» GOAL OF THE EXERCISE
Continue the passage on Suetonius's portrayal of Nero from its last sentence.
==== PASSAGE SHOWN ====
Suetonius, while generally a high-quality historian, has sometimes been accused of favoring certain emperors over others in his biographies. Portions of his biography of Nero appear openly hostile, and while it might be possible that Nero's rule invited such hostility, some modern historians question the accuracy of his account. For example, the following quote, often taken as a sign of Nero's insanity, might simply be propaganda:
- Although at first Nero's acts of wantonness, lust, extravagance, avarice and cruelty were gradual, some thought that they might be dismissed as senslessness of youth. However even then their nature was such that no one doubted that they were defects of his character and not due to his time of life.
One example given is this:
- He castrated the boy Sporus and actually tried to make a woman of him; and he married him with all the usual ceremonies, including a dowry and a bridal veil, took him to his home attended by a great throng, and treated him as his wife. And the witty jest that someone made is still current, that it would have been well for the world if Nero's father Domitius had had that kind of wife. This Sporus, decked out with the finery of the empresses and riding in a litter, he took with him to the courts and marts of Greece, and later at Rome through the Street of the Images, fondly kissing him from time to time. That he even desired illicit relations with his own mother, and was kept from it by her enemies, who feared that such a relationship might give the reckless and insolent woman too great influence, was notorious, especially after he added to his concubines a courtesan who was said to look very like Agrippina. Even before that, so they say, whenever he rode in a litter with his mother, he had incestuous relations with her, which were betrayed by the stains on his clothing. --Suetonius, Nero, XXVIII [1].
==== DATASET ROWS ====
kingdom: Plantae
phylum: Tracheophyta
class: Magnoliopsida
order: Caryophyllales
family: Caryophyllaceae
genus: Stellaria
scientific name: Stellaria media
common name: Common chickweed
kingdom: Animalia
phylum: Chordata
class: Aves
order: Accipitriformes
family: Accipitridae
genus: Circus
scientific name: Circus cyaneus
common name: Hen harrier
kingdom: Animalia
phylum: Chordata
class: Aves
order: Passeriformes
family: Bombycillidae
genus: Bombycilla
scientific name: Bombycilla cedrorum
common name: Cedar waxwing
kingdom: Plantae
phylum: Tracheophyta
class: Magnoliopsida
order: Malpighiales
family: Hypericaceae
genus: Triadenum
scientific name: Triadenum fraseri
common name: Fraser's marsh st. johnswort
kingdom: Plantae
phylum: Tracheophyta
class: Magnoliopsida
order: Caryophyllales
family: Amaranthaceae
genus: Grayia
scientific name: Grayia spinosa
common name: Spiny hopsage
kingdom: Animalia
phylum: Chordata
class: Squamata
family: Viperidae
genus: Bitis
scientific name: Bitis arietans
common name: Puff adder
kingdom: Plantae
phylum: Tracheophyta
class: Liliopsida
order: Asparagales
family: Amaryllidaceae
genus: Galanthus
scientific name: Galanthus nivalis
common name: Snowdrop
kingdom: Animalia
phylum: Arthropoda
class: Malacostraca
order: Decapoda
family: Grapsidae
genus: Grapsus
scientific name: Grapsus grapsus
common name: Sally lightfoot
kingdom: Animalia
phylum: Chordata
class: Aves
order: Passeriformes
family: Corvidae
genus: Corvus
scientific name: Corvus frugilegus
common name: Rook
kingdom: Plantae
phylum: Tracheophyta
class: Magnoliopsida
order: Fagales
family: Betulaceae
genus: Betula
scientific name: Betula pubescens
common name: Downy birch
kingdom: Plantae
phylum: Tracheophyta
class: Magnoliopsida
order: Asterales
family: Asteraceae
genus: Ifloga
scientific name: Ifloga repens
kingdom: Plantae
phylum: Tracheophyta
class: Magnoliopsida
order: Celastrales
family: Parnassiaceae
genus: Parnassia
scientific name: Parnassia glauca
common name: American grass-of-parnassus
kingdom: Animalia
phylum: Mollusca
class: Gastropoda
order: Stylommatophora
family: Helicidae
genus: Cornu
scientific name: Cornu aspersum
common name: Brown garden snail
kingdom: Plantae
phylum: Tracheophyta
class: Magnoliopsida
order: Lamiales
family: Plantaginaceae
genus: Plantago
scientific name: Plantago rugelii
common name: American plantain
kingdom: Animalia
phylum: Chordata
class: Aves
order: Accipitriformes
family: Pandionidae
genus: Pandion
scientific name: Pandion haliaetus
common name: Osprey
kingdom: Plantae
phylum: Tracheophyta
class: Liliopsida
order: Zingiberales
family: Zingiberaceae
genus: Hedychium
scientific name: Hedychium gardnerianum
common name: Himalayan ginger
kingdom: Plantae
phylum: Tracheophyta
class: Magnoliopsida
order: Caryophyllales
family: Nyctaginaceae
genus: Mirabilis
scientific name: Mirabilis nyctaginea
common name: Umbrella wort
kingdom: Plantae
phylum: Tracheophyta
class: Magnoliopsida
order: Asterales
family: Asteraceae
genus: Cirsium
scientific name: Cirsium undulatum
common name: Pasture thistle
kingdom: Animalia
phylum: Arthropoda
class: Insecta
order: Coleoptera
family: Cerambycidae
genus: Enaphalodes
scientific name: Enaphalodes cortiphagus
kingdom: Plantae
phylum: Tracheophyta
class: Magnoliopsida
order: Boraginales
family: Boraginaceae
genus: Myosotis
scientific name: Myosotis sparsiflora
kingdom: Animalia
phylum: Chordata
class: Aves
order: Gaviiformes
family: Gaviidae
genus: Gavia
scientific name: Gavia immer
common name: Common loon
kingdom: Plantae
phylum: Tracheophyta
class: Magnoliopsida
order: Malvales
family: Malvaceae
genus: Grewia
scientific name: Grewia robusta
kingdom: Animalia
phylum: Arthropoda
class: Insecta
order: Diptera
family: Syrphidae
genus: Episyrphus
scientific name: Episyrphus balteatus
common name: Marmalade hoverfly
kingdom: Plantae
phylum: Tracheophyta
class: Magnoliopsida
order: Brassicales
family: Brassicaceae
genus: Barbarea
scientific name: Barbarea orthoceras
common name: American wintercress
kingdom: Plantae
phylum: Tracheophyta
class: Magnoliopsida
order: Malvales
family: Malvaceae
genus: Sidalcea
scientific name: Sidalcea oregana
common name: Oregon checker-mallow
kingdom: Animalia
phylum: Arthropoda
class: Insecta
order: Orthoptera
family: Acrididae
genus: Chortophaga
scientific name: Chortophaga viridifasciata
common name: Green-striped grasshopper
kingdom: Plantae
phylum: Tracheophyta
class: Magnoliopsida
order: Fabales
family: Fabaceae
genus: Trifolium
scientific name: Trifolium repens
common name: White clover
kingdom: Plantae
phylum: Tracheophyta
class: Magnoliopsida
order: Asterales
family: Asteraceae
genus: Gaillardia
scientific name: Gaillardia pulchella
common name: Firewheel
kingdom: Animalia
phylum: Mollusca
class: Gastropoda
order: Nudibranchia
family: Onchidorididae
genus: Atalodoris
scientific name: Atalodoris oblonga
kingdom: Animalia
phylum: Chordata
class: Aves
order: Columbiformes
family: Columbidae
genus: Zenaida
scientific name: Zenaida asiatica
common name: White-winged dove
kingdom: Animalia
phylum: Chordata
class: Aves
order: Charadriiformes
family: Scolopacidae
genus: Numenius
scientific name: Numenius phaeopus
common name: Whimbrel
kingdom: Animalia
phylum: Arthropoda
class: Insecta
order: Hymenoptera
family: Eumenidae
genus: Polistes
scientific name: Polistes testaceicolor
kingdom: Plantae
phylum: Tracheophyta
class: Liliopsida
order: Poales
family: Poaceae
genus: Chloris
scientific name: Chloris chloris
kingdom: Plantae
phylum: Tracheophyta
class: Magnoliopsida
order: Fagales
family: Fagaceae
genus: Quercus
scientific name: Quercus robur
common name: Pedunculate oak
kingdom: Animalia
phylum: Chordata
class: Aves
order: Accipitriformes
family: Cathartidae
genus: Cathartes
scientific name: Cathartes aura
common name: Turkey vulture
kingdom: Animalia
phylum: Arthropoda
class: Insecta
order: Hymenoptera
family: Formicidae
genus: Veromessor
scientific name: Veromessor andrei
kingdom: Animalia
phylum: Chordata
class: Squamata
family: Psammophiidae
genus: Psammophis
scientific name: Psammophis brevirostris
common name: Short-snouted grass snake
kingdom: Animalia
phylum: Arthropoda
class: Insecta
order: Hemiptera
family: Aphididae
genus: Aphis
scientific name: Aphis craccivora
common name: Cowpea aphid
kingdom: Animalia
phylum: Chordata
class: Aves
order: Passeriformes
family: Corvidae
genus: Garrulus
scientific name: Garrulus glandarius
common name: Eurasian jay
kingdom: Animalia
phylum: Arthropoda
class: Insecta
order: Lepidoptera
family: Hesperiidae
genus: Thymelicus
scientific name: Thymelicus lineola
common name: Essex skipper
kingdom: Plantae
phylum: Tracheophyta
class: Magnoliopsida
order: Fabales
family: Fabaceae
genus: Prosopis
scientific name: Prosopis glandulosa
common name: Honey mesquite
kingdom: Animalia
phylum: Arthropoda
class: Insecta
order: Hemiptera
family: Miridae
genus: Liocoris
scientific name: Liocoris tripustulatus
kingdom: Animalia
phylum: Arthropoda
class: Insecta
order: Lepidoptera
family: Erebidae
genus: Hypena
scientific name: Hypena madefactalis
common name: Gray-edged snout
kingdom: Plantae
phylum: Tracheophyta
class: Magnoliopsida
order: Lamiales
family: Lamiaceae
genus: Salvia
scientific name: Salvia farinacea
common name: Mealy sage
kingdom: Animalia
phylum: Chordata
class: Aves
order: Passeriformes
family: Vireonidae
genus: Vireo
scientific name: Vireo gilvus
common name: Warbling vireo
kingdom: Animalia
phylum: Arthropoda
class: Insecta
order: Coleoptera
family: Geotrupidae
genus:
====
» RESULT FOR THIS EXERCISE
Dio Cassius Cocceianus
- Dio Cassius (Books 61–63)
Dio Cassius was the son of Cassius Apronianus, a Roman senator. He passed the greater part of his life in public service. He was a senator under Commodus and governor of Smyrna after the death of Septimius Severus; and afterwards suffect consul around 205, as also proconsul in Africa and Pannonia.
Philostratus
- Philostratus II Life of Apollonius Tyana (Books 4–5)
Jewish Tradition
At the end of 66 conflict broke out between Greeks and Jews in Jerusalem and in Caesarea. According to a Jewish legend in the Talmud (tractate Gitin 56a-b) Nero came to Jerusalem and told his men fire arrows to all four corners of the earth (wherever they fired, all the arrows landed in the city). Thus he realized that the Lord had decided to allow the Temple to be destroyed. He then asked a passing Jewish child to repeat the verse he had learned that day (a common Talmudic method of telling the future). "I will lay my vengeance on Edom through the hands of the my nation Israel [for destroying Jerusalem]..." (Ez. 25,14) said the child. Nero became terrified, realizing that the Lord would punish him for destroying his Temple, saying to himself, "God wants to destroy his people and wipe his hands clean of me." He then fled Rome and converted to Judaism to avoid such retribution[3]. Titus was then dispatched to put down the rebellion - this led to the wholesale massacre of many Jews, the destruction of Jerusalem (the last remnants of the insurrection died at the stronghold of Masada). The Jewish tradition reconciles this view of Nero with that of Roman historians by alleging that they could not abide the idea of a Roman emperor converting to Judaism, and therefore made up the story of his insanity and subsequent suicide.
Christian Tradition
Because of Tacitus's claim about Nero blaming the fire on Christians, Christian tradition paints Nero as a first persecutor of Christians and the killer of Peter and Paul.
The Bible gives no indication on how or when Peter or Paul died. The bishop Eusebius of Caesarea (275-339) was the first to write that Paul was beheaded during the reign of Nero. Yet, other accounts have Paul traveling to Spain and Britian during this period. Peter is first said to have been crucified in Rome by the apocryphal Acts of Peter.
New Testament
Some religious scholars, such as Delbert Hillers (John Hopkins University) of the American Schools of Oriental Research and the editors of the Oxford & Harper Collins translations, contend that the number 666 in the Book of Revelation is a code for Nero[4], a view that is also supported in Roman Catholic Biblical commentaries. [5] [6].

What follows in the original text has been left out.